Saturday, November 15, 2014

Applying Social Psychology to Vegan Outreach: Door-in-the-Face

The following essay was originally published with The Examiner in 2012.  Because I am publishing a book on this topic in 2015, posts will be significantly edited due to potential copyright conflicts.

November is World Vegan Month. To contribute to this month's activities, each day I will be presenting a social psychological concept or theory applied to abolitionist Nonhuman Animal rights. I began this series with a discussion of persuasion. Explorations into persuasion can be divided into research on the messenger, message, channel, and audience. Thus far, I have discussed what makes for an effective messenger, what channels are most appropriate, and some ways to improve the message.  Another useful technique I will discuss today is the door-in-the-face method.
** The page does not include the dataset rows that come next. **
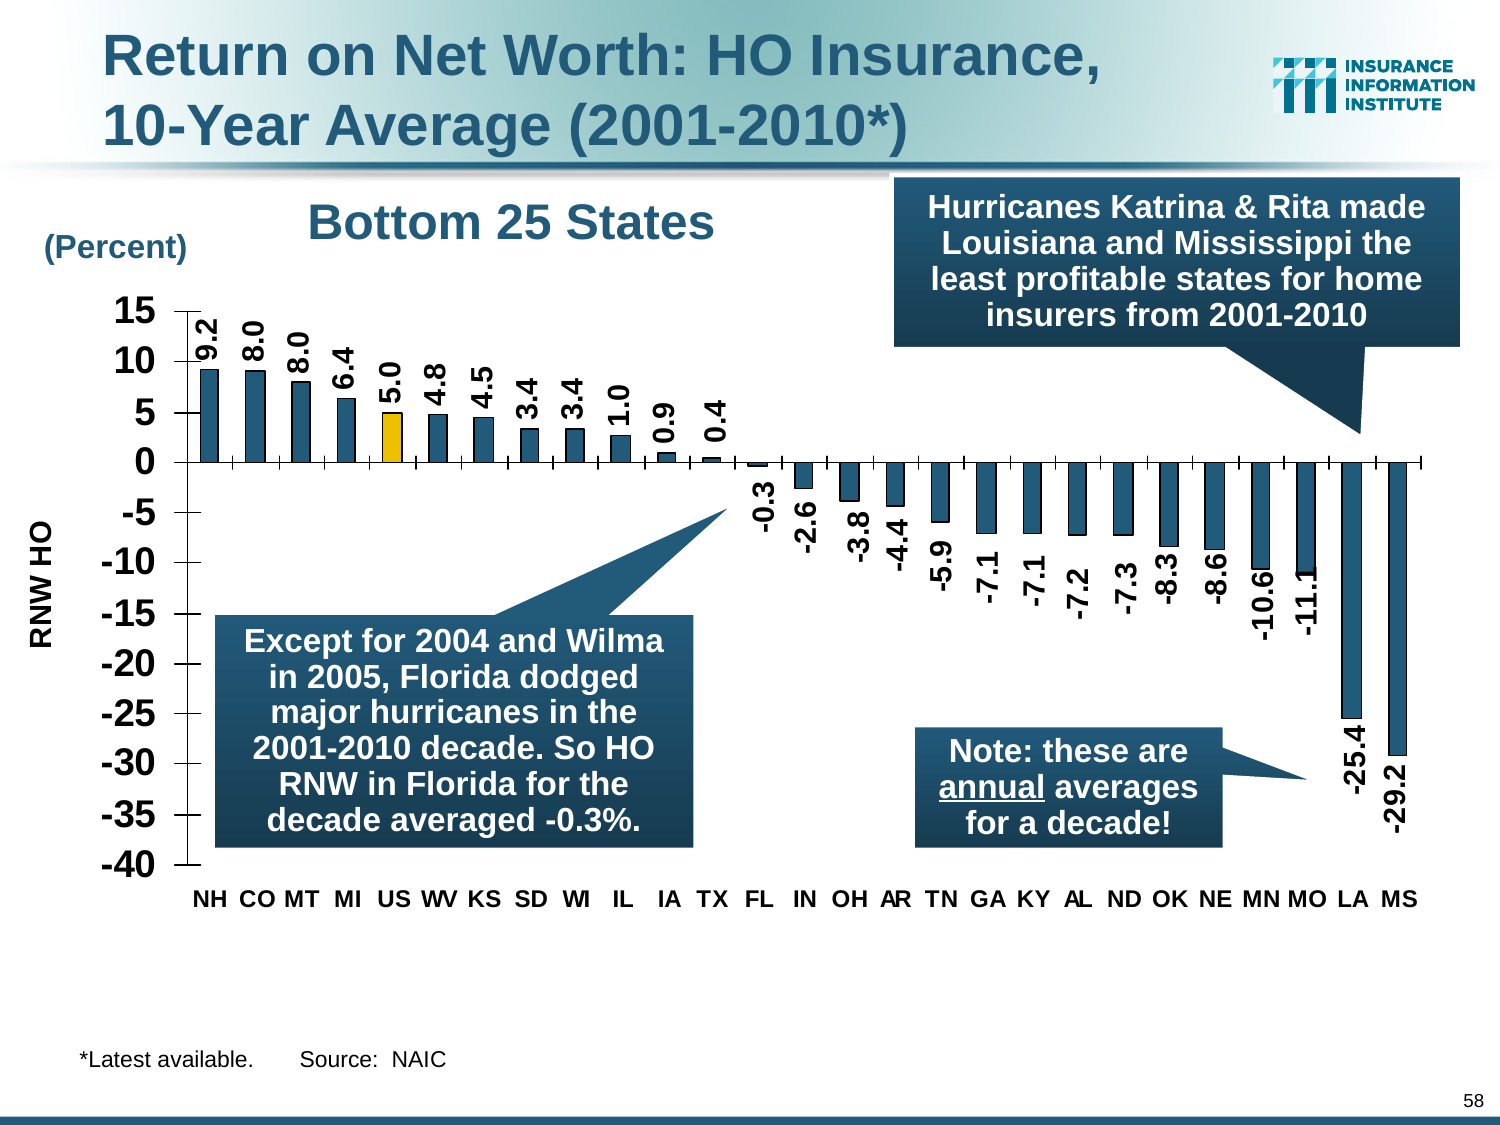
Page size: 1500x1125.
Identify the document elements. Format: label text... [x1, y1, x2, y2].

picture [0, 0, 1500, 189]
text_box Bottom 25 States [48, 196, 975, 227]
text_box Return on Net Worth: HO Insurance, 10-Year Average (2001-2010*) [87, 24, 1169, 165]
text_box Hurricanes Katrina & Rita made Louisiana and Mississippi the least profitable states for home insurers from 2001-2010 [891, 174, 1463, 227]
slide_number 58 [1410, 1091, 1485, 1112]
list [8, 229, 1500, 1002]
text_box *Latest available. Source: NAIC [64, 1037, 513, 1080]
The door-in-the-face technique suggests that if one makes an initial over-the-top request (which will likely be denied), but then counters with a more reasonable request, people will be much more likely to agree.   Robert Cialdini and his colleagues were able to demonstrate the effectiveness of door-in-the-face by asking participants to agree to 2 years of volunteer work (which was refused) and then followed up asking for a lesser commitment (which was more successful).   Over 50% more people agreed to the smaller concession than the comparison groups.  It is thought that people will be more likely to concede to this smaller request in order to "relieve any felt pressure" and this results from social norms.  This reaction based in social norms means that the requester doesn't have to personally know the individuals they are asking in order for this technique to be effective.  The researchers also indicate that the second request need not be "small," but rather, they need only be smaller.
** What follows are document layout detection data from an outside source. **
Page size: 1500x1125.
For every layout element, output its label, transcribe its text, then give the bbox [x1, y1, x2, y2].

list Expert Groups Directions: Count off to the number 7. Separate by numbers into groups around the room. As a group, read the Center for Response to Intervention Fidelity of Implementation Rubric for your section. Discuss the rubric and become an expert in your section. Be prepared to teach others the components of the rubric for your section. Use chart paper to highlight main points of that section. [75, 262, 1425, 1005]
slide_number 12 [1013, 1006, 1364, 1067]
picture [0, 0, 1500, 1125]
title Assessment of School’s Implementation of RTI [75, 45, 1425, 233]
Regulationists might decide that asking people to go vegan (getting a rejection) and then asking them to reduce consumption might be a good application of this theory.  However, recall that it is not how small the request is that is important, only that it is smaller.  Therefore, abolitionists might ask interested parties to reject speciesism, go vegan, and become active for the animals (a potentially overwhelming lifestyle decision that might put off some), but then counter with a request that they simply go vegan...or ease into veganism over the course of a few weeks...or commit to signing up for a vegan newsletter.  Cialdini and his colleagues tested this effect in face-to-face interactions, so it's likely that the door-in-the-face method would apply well to those tabling, teaching, or lecturing.  The fact that familiarity did not reduce effectiveness is also promising for those advocating veganism to the public.  It's unclear, however, if this technique would work as well in online advocacy.

For the Vegan Toolkit

  • Start with a large request, then follow it up with a smaller request 


Cialadini, R. et al.  1975.  "Reciprocal Concessions Procedure for Inducing Compliance:  The Door-in-the-Face Technique."  Journal of Personality and Social Psychology 31:  206-215.